The Knights "worked with her for over two decades, beginning in the 1970's," he noted. "Since her death, the Knights of Columbus has honored Mother Teresa through its continuing support of the Missionaries of Charity."

Fagan, who has painted portraits of all the U.S. presidents and whose work has appeared in the U.S. Capitol rotunda and National Cathedral, was commissioned by the Knights to paint Bl. Mother Teresa's portrait after he had done previous work for them, including a statue of Pope St. John Paul II.

His "immediate answer was yes" when the Knights asked him to do the portrait, but he had "no idea" it would be the official one hanging in St. Peter's. Fagan submitted initial sketches and the whole process "took at least a month" before he could even begin painting, which then took six weeks.

The "hook" for the painting, he said, was Mother Teresa's quote that "joy is strength." She was a "diminutive, yet somehow earth-shaking figure," he added, and others who had met her told him that "somehow when she looked at you she was glowing, she was radiant."

So he tried to make that come through in the picture. "If you want to make something glow, you have to surround it with darkness," he said of the painting.

What also struck Fagan about Mother Teresa's life was her "selflessness," he said.

"There's a theme that came about from a mentor I had as a boy in high school," he said, where "if you just start helping someone else, whatever your problems are will start to disappear."

Mother Teresa lived this out, he said. "And so learning of her life, and seeing how she lived it every single day, that's just so humbling. And we can all aspire to it, but it's a big leap," he added.

Fagan was actually able to feel the saint's presence in his studio while painting the portrait, he explained. "When you have a portrait in the studio, you kind of get to live with it," he said, especially toward the end of the painting when it really starts to come to life and when the lights are dim, you can see them there."
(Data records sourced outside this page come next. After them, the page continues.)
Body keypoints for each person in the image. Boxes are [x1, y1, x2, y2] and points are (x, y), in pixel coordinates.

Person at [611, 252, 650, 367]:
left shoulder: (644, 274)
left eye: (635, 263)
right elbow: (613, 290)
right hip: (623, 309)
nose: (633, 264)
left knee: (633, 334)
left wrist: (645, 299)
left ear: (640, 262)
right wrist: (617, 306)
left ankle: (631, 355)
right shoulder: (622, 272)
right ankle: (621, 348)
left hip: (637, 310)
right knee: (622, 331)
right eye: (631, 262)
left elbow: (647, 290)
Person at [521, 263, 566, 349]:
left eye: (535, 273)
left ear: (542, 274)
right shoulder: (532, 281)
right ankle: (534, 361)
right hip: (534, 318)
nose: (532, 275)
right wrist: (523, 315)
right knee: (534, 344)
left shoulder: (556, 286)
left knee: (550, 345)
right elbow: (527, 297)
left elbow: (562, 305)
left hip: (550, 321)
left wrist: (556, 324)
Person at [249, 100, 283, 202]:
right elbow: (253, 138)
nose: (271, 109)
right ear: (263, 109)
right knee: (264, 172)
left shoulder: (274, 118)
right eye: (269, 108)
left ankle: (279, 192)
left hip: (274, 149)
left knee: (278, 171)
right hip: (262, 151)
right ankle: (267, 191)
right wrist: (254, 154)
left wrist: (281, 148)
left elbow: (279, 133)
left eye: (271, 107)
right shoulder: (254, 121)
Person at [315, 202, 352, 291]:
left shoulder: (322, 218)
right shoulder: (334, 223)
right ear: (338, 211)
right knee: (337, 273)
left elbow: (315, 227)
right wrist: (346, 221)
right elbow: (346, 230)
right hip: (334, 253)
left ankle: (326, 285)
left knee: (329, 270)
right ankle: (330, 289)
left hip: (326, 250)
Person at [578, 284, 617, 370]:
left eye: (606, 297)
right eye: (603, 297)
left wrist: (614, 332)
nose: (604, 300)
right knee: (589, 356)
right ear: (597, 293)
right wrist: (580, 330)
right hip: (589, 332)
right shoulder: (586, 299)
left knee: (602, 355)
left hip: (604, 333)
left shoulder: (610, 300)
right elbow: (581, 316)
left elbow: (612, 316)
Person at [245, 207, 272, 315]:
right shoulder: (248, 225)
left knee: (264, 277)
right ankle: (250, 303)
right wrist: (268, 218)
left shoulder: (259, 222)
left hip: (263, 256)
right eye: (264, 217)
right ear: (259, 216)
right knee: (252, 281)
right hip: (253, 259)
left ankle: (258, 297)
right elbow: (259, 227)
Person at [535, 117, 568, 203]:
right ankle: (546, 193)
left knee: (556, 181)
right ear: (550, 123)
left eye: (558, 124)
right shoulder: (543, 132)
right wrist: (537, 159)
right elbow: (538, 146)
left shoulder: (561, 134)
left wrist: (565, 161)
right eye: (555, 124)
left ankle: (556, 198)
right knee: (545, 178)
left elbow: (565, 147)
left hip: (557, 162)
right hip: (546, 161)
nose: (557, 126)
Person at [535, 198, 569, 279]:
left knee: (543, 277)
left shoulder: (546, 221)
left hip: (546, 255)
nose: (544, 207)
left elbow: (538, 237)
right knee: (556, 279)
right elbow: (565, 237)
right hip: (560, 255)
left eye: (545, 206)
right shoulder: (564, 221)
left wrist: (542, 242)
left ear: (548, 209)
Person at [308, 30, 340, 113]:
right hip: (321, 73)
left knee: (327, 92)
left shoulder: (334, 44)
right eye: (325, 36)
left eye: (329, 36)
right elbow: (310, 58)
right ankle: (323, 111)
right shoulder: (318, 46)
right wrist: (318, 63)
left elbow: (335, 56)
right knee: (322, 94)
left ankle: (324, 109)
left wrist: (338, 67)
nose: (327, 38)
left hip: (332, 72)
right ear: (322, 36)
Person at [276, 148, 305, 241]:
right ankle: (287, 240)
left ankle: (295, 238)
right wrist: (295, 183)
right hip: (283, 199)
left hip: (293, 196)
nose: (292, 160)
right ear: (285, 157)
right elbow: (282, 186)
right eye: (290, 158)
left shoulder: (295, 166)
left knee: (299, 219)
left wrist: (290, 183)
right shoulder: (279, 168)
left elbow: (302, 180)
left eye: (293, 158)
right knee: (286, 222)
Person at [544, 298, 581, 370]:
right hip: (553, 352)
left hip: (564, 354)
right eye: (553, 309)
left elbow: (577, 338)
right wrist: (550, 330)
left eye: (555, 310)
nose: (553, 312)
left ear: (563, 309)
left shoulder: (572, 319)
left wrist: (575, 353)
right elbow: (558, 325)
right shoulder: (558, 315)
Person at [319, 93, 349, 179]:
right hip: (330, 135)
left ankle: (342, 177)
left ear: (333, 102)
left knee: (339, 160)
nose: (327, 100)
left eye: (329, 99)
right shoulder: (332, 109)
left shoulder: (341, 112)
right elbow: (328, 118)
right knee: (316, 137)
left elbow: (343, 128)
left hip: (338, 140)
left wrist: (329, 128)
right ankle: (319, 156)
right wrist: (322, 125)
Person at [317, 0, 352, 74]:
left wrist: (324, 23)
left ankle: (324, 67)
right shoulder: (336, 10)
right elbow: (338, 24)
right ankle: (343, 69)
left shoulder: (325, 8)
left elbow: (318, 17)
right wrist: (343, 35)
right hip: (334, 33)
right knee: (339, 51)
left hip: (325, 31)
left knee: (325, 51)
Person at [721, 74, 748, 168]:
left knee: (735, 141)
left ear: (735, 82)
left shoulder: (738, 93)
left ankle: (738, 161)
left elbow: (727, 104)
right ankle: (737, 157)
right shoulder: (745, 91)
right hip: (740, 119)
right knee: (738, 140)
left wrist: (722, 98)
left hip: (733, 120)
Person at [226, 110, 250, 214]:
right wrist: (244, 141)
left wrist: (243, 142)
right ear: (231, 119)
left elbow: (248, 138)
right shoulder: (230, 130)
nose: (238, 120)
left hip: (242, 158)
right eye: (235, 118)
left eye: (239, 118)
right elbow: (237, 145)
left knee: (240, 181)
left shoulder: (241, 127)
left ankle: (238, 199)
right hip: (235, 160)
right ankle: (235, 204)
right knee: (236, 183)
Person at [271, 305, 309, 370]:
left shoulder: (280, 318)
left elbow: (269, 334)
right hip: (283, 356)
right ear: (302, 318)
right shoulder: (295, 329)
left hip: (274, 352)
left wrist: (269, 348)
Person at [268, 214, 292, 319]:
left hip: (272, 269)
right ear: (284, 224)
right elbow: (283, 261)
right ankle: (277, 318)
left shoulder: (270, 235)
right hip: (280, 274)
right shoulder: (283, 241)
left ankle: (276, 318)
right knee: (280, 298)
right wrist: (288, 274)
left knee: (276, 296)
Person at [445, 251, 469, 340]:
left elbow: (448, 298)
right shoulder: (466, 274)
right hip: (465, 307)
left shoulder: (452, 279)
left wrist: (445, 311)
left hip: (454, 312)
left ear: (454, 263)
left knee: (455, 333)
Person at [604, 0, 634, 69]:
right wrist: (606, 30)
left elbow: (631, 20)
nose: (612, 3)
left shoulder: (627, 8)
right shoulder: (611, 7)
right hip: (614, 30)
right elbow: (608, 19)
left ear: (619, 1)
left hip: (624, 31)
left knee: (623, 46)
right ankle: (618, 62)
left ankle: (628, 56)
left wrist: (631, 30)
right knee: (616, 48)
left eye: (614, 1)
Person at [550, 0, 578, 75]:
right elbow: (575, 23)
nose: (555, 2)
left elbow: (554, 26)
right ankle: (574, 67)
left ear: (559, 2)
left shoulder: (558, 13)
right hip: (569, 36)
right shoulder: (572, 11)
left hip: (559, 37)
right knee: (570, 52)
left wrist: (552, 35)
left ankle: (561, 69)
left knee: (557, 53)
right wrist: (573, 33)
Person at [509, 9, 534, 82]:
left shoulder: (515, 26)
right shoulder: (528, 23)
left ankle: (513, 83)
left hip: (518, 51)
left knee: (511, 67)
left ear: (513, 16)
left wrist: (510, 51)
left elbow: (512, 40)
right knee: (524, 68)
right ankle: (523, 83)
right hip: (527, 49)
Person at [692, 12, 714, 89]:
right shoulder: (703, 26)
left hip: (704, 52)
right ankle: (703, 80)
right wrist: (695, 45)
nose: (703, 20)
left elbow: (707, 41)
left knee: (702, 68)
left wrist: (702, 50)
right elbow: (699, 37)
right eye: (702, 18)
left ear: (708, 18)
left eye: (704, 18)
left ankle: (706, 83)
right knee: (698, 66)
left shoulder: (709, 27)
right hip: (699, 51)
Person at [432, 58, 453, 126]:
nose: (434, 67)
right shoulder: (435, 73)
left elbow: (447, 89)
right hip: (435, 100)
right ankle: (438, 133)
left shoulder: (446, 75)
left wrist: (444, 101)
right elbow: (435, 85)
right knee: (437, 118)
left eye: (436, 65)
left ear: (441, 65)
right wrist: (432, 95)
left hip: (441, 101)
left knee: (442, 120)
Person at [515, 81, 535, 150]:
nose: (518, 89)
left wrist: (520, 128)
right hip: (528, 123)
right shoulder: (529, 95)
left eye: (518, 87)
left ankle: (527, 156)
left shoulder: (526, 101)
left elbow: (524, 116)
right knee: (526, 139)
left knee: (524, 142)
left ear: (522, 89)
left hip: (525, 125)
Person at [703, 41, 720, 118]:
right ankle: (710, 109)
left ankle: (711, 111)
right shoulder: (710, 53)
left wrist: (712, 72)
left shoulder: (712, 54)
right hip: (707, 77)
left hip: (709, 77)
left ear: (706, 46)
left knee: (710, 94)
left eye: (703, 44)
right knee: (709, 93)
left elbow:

"And having to say goodbye is the worst," he said. "In the end, Mother Theresa brought joy to my studio, to my home, and now I will miss her company."

The picture is "superb," Sister Tanya said. She noted the portrayal of Mother's "penetrating eyes," serenity, and her "focusing on the person that she's looking at."

"If someone looks at her, they would lift up their eyes to heaven, I would say, because she's not focusing on herself," Sister Tanya said. "The person who looks at her would be focusing on God."